I then copied that binary into the bin/ where the version I compiled was. I ran ctest --test-dir cmake-build with the pre-built binary

This won't use any dependencies from the pre-built binary since dorado is statically linked. So you're still running the old test.

Interestingly, it crashed too after a while.

Can you post the following details?

Steps to reproduce the issue:

Please list any steps to reproduce the issue.

Run environment:

Logs

pbpearman commented 5 months ago

@tijyojwad OK, can do all that. But first, I wondered if the crashes might be specific to the duplex option. I ran the same command w/o duplex and it ran successfully overnight, until i killed it. That is much longer than it had been running with duplex. Then I wondered if the crashes depend on which .pod5 file is provided. I ran dorado with a couple of smaller .pod5 files and it did not crash. That suggests that the crashes might be specific to a particular .pod5 file. Do you know the order in which dorado reads .pod5 files from a directory? I can probably find the file it crashes on because it is probably the first file.
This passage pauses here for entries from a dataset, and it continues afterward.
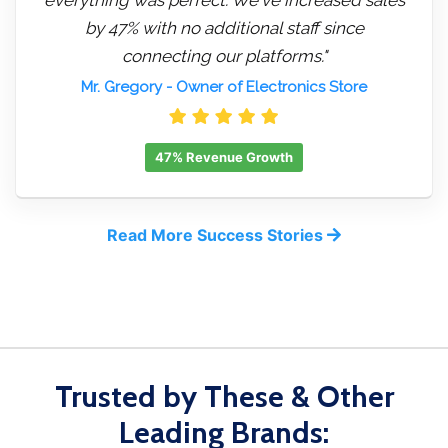
by 47% with no additional staff since
connecting our platforms."
Mr. Gregory
- Owner of Electronics Store
47% Revenue Growth
Read More Success Stories
Trusted by These & Other
Leading Brands: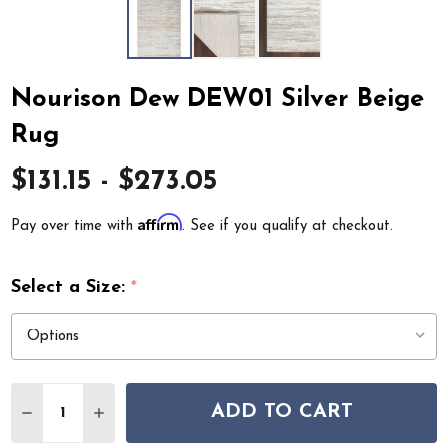
Nourison Dew DEW01 Silver Beige
Rug
$131.15 - $273.05
Affirm
Pay over time with
. See if you qualify at checkout.
Select a Size:
*
Quantity:
ADD TO CART
DECREASE QUANTITY OF NOURISON DEW DEW01 SILVE
INCREASE QUANTITY OF NOURISON DEW DEW0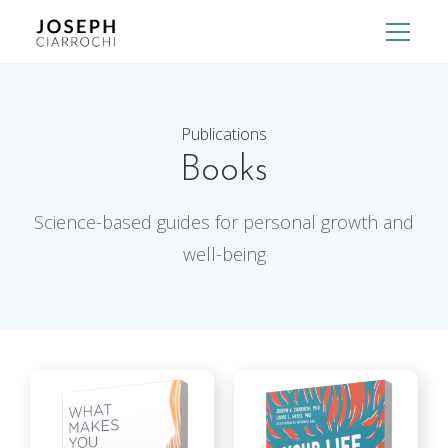
Publications
Books
Science-based guides for personal growth and
well-being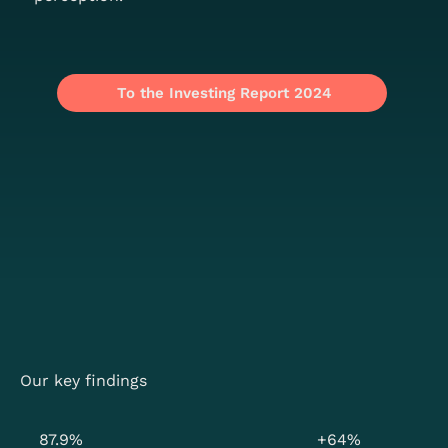
To the Investing Report 2024
Our key findings
87.9%
+64%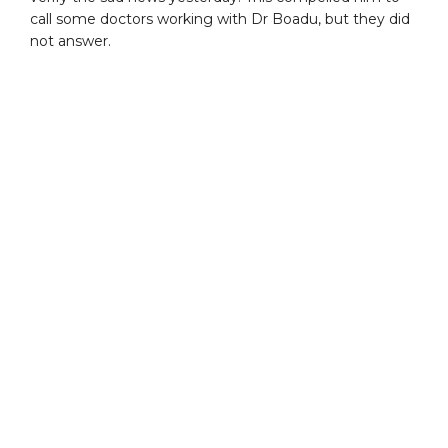
call some doctors working with Dr Boadu, but they did
not answer.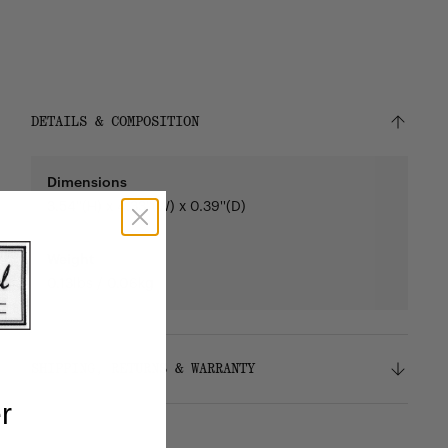
DETAILS & COMPOSITION
Dimensions
3.54''(H) x 4.33''(W) x 0.39''(D)
Weight
0.13lbs / 0.06kg
SHIPPING, RETURNS & WARRANTY
r
Shipping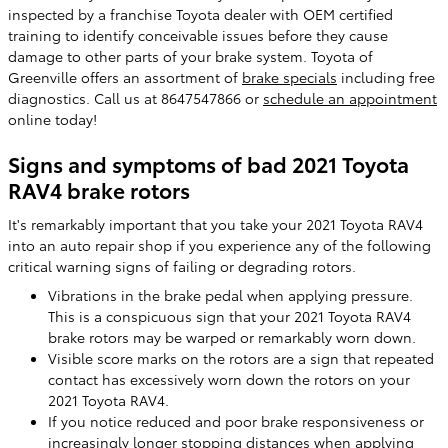
inspected by a franchise Toyota dealer with OEM certified
training to identify conceivable issues before they cause
damage to other parts of your brake system. Toyota of
Greenville offers an assortment of
brake specials
including free
diagnostics. Call us at 8647547866 or
schedule an appointment
online today!
Signs and symptoms of bad 2021 Toyota
RAV4 brake rotors
It's remarkably important that you take your 2021 Toyota RAV4
into an auto repair shop if you experience any of the following
critical warning signs of failing or degrading rotors.
Vibrations in the brake pedal when applying pressure.
This is a conspicuous sign that your 2021 Toyota RAV4
brake rotors may be warped or remarkably worn down.
Visible score marks on the rotors are a sign that repeated
contact has excessively worn down the rotors on your
2021 Toyota RAV4.
If you notice reduced and poor brake responsiveness or
increasingly longer stopping distances when applying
tijyojwad commented 5 months ago

Filling in the template I posted will help answer your questions :) .

e.g. how large is your dataset for duplex? were you running without or without alignment (i.e. what's your command line)? what was the log output from your run (i.e. when it crashed, what did it say? was it Killed? or a CUDA error? or a segmentation fault?

There's no fixed in order of traversal of POD5s.

pbpearman commented 5 months ago

Using the pre-compiled version of Dorado, I tested it on a small set of .pod5 files. Before starting, I killed the instance of the dorado_basecall_server that I found with the command nvidia-smi. I issued this command a couple of times within 20 seconds, and on the last time, I found that there was again a process labeled dorado_basecall_server. So, I set up the call to the pre-compiled dorado version, then started it quickly after killing the server process. The pre-compiled dorado version finished without error, successfully processing the .pod5 files I had provided. Immediate problem solved. I have now successfully run the pre-compiled dorado on many .pod5 files over the last two days and each time it completed successfully.

While the current issue seems to be resolved, it appears that the version of dorado_basecall_server (that is being re-started) is not compatible with the pre-compiled command-line version of Dorado (and perhaps not with the version I compiled myself, although I didn't test it). Minknow is also installed on this machine. How can I find out what is re-starting dorado_basecall_server, and disable it, hopefully without damaging the minknow installation? Killing the running server and quickly starting dorado is not a very elegant solution.

malton-ont commented 5 months ago

@pbpearman,

Minknow ships with a system daemon that maintains an active basecall server. You can stop this service using:

sudo systemctl stop doradod

(and likewise start to restart it). Note that live basecalling in Minknow will not be available while the server is stopped.